New Cars in China Exchange Data With The Government
Chinese government continues to use technology to track Chinese citizens by calling all electric vehicle manufacturers to implement systems that send location data of the cars.
More than 200 manufacturers, including Tesla, Volkswagen, BMW, Daimler, Ford, General Motors, Nissan, Mitsubishi and U.S.-listed electric vehicle start-up NIO, transmit position information and dozens of other data points to government-backed monitoring centers, according to an Associated Press report.

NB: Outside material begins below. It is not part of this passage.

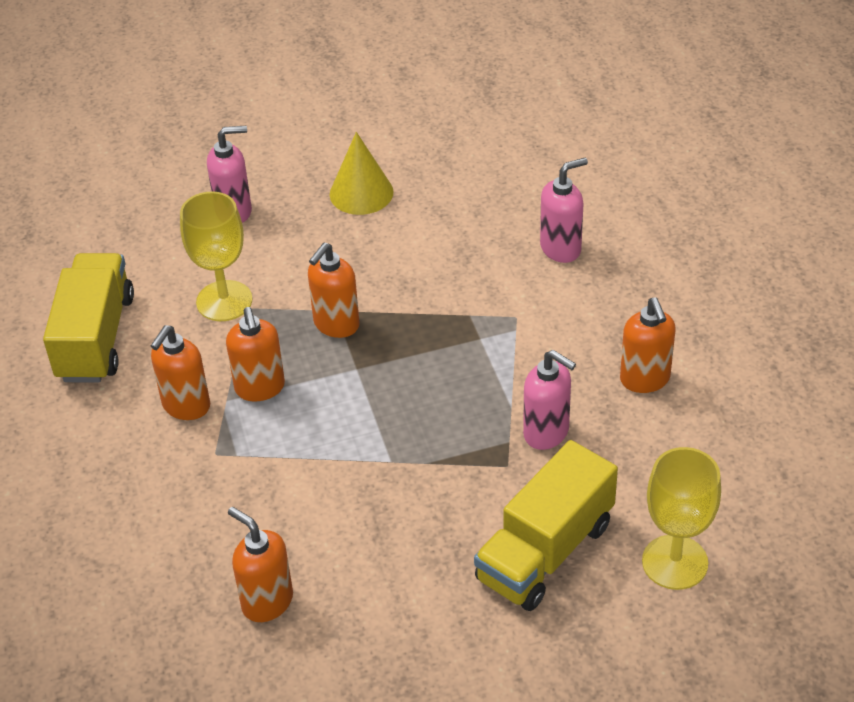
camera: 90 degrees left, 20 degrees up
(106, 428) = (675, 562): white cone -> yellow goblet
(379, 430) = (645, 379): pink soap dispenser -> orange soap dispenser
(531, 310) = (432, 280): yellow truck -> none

The automakers say they are merely complying with local laws, which apply only to alternative energy vehicles. Chinese officials say the data is used for analytics to improve public safety, facilitate industrial development and infrastructure planning, and to prevent fraud in subsidy programs.
Other countries that are major markets for electronic vehicles — the United States, Japan, across Europe — do not collect this kind of real-time data, at least for now.
Under the leadership of Xi Jinping, China has unleashed a war on dissent, marshalling big data and artificial intelligence to create a more perfect kind of policing, capable of predicting and eliminating perceived threats to the stability of the ruling Communist Party.
Many vehicles in the U.S., Europe and Japan transmit position information back to automakers, who feed it to car-tracking apps, maps that pinpoint nearby amenities and emergency services providers. But the data stops there.
Global automakers stressed that they share data to comply with Chinese regulations. Nearly all have announced plans to aggressively expand their electric vehicle offerings in China, the world’s largest car market.